Dear Neighbor: Sue McHugh: I miss my friends

Published 12:00 am Thursday, April 4, 2024

By Sue McHugh

I miss my friends.

Friends. People I care about. People who I wish no discomfort. People with whom I can laugh or cry… or just kibitz when the house of cards seems to be falling apart. My house of cards — your house of cards. It doesn’t matter. Friends. People who choose one another.

Friendships are blessings. Childhood friends: sandboxes, bicycling and double-dares. Teenage friends: hanging out, grabbing cheap cheeseburgers, jumping in a friend’s car and going …. everywhere! Adult friends: workplace, couples, friends of friends…movies, concerts, dinners at each other’s homes, play-dates with children. Casual friends: neighbors or friends with common interests. The close friends you’ve known for years who have been with you through ups and downs, those with whom, even when you’re not regularly in touch, you pick up where you left off without skipping a beat. With each, there’s a depth of understanding that feels steady in that friendship.

But, all of a sudden…. where did some go? Something strange is happening!

Social media can be a double-edged sword. On one hand, it has the power to unite and connect folks around the world. A powerful tool for friendships! But… again… what has happened?

For most, political affiliation is not a prerequisite for forming friendships, but those strictly aligned may prefer friends who belong to their poli-circle. Mmmmm — OK! While I can remember many a friendly discourse over politics, there was never a day — until now — when the friendship ceased because of political views. And sometimes now, that friendship has even been replaced with hatred. What is happening?

Are the differences in the ways we interact with our friends today, versus yesterday, short-lived in this current politically-charged climate? Or is the “unfriending” culture here for good where infotainment formats with their fast-paced cheerfulness are tailor-made for maximum persuasion? Are we organizing ourselves into echo chambers of like-minded individuals who reject differing views?

Today’s quasi-news formats are designed to thrust us — unthinkingly — into groupthink, complete with rumors, smears, innuendo, fear-mongering, thinly veiled ad hominem attacks, and a lack of rational discourse, a format aimed to make a viewer feel happy, reassured and smart. We feel happy when program hosts are smiling, igniting a primal response: “Things are great! I don’t have to think carefully.” Does this type of feed become a ticket to a self-perpetuating state of complacency, where we become less likely to question our own beliefs and develop a tendency to “unfriend” anyone who does?

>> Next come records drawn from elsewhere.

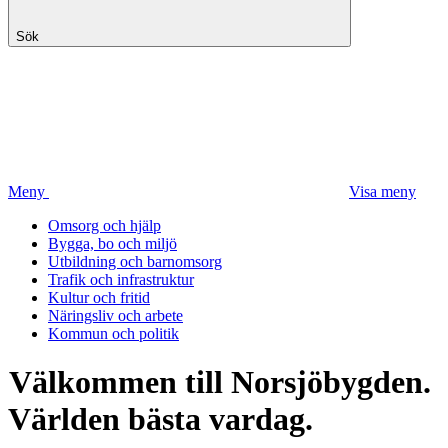
Sök
Meny
Visa meny
Omsorg och hjälp
Bygga, bo och miljö
Utbildning och barnomsorg
Trafik och infrastruktur
Kultur och fritid
Näringsliv och arbete
Kommun och politik
Välkommen till Norsjöbygden.
Världen bästa vardag.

Unfriending people with one click can make life easier. It’s fast and harmless, no coming face-to-face with anyone to tell them, “I don’t want you in my life.” Communication gaps are not new. But…has the unfriend culture made these gaps even wider?

Or is there something about contemporary friendships that is fundamentally different — and if so, how might friendship change in the future? Are we becoming a cynical world where we interact only with people who serve our inclinations, a world in which we no longer recognize our friends?

Not to say that there haven’t been friendships that don’t work out or people with whom we are just not destined to ever befriend. That’s OK! We, as individuals, are not everyone’s cup of tea! But in the past, I went my way… you went yours, and enemies we did not become. We lived our lives. We left each other alone.

But now? When someone does not wish to be our friend, rather than go in peace, there is an about-face with attacks that are real and personal. Why? Driven by the internet’s shield of anonymity? Or driven by something outside of you and me, something that is driving a divisive culture where we are not just “not friends,” we are enemies?

Despite media, social or otherwise, I remain captivated by the idea of looking beyond our friends’ (differing?) views, and loving the person behind them. The best friendships don’t stand or fall with shared interests.

I am still your friend. I still care about you. I still do not wish for your discomfort. I will not attack you for your beliefs. I still choose you, my friend.

“Dear Neighbor” authors are united in a belief that civility and passion can coexist. We believe curiosity and conversation make us a better community.